Para a professora Thallita, os maiores entraves para a aceitação plena das doulas são os mitos propagados a respeito do trabalho desempenhado por elas, como a crença de que doula faz toque vaginal e ausculta de batimentos cardíacos fetais, o que não ocorre, pois são procedimentos técnicos que as doulas não exercem. "Outro aspecto é o de que servimos como ponte para informações a respeito do protagonismo da mulher como dona do próprio parto, e ela passa a questionar certas condutas desatualizadas ou sem qualquer evidência, 'forçando' a equipe a sair da zona de conforto", declara Thallita. Para a aluna de enfermagem Jaciele, existe muita desinformação, principalmente nos locais onde a população de doulas é escassa, como no interior de Goiás. "Queremos ser vistas como profissionais da saúde e como acompanhantes que estão ali para prestar um serviço para o qual foram qualificadas e atestadas", contou a aluna.

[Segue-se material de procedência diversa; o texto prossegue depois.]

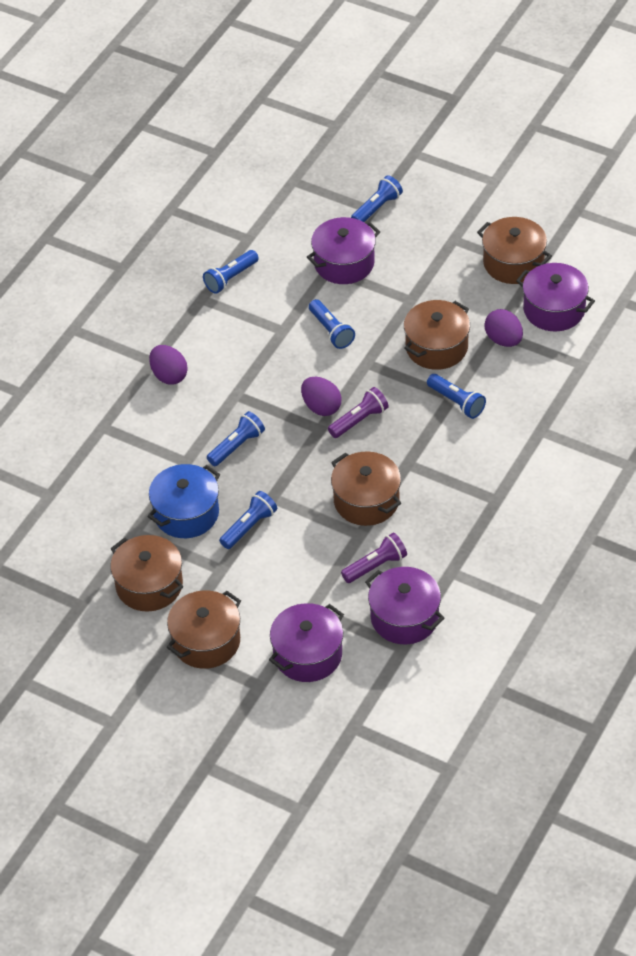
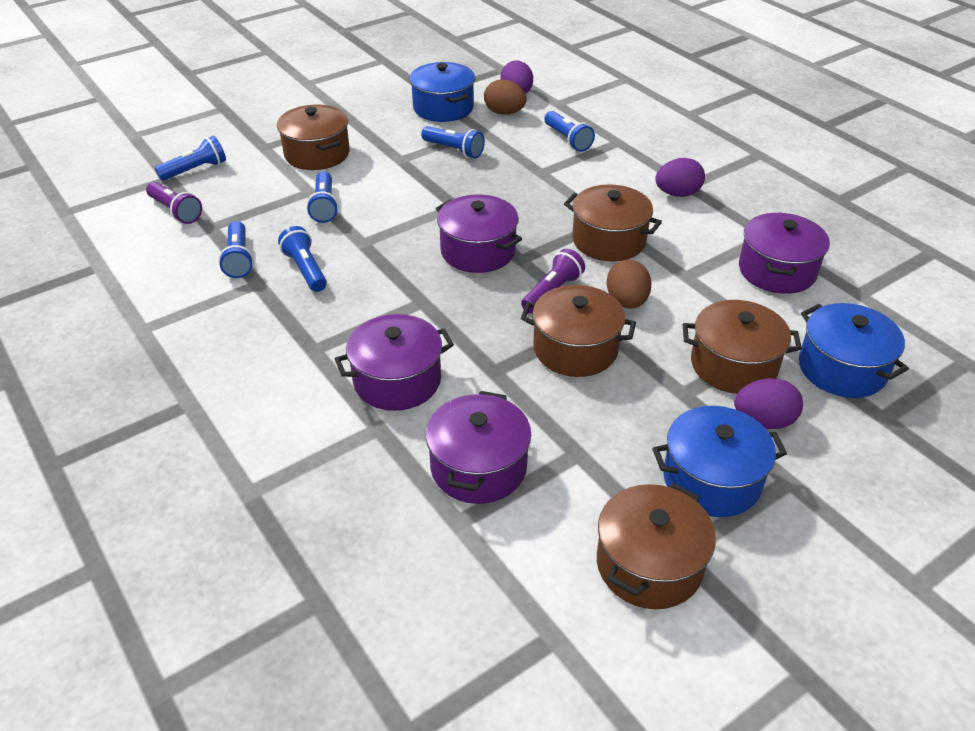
blue pot: [147,464,220,538] = 1 -> [410,62,475,122] [652,406,787,517] [799,303,909,398] = 3
brown egg: none = 0 -> [484,79,527,115] [606,260,651,309] = 2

Em busca do parto humanizado
O trabalho da doula inclui auxiliar a mulher a encontrar sua força fisiológica e acreditar nessa força, convencê-la que é capaz de parir e que seu corpo consegue realizar o parto de forma natural. Geralmente, quando ouvimos falar em violência obstétrica, pensamos logo no parto por cesárea. Mas não é só na cesariana que ocorre violência, pois nem todo parto normal é humanizado."O parto humanizado é aquele em que se respeita o momento da família nascente, a fisiologia do processo e, principalmente, seus desejos e possibilidades, nunca se esquecendo de que é preciso consentimento da parturiente para possíveis intervenções", explica Thallita. No Estado de Goiás, a Lei n° 19.790, de 17 de julho de 2017, trata sobre violência obstétrica e categoriza este tipo de violência, que envolve condutas realizadas por médicos, equipe do hospital, doulas, ou acompanhantes e familiares.
De acordo com a Lei, é considerada violência obstétrica ações que ofendam de forma física ou verbal mulheres gestantes, em trabalho de parto ou pós-parto. Dentre as condutas, estão: tratar a parturiente de forma agressiva, grosseira ou irônica, que a faça sentir mal pelo tratamento recebido; ironizar ou recriminar comportamentos das parturientes, como gritar, chorar ou sentir medo; tratar a mulher de forma inferior e recriminar suas características físicas; fazer a parturiente acreditar que precisa de cesariana quando não é necessária, valendo-se de riscos imaginários e hipotéticos.
Os desafios para o resgate do parto normal humanizado são grandes, mas tem na doula uma das principais aliadas. "Este resgate da mulher como dona do próprio parto tem, na figura da doula, um meio de percepção daquela mulher e daquele bebê como seres humanos dotados de saberes e vontades, auxiliando muito no processo de humanização do nascimento", propõe Thallita.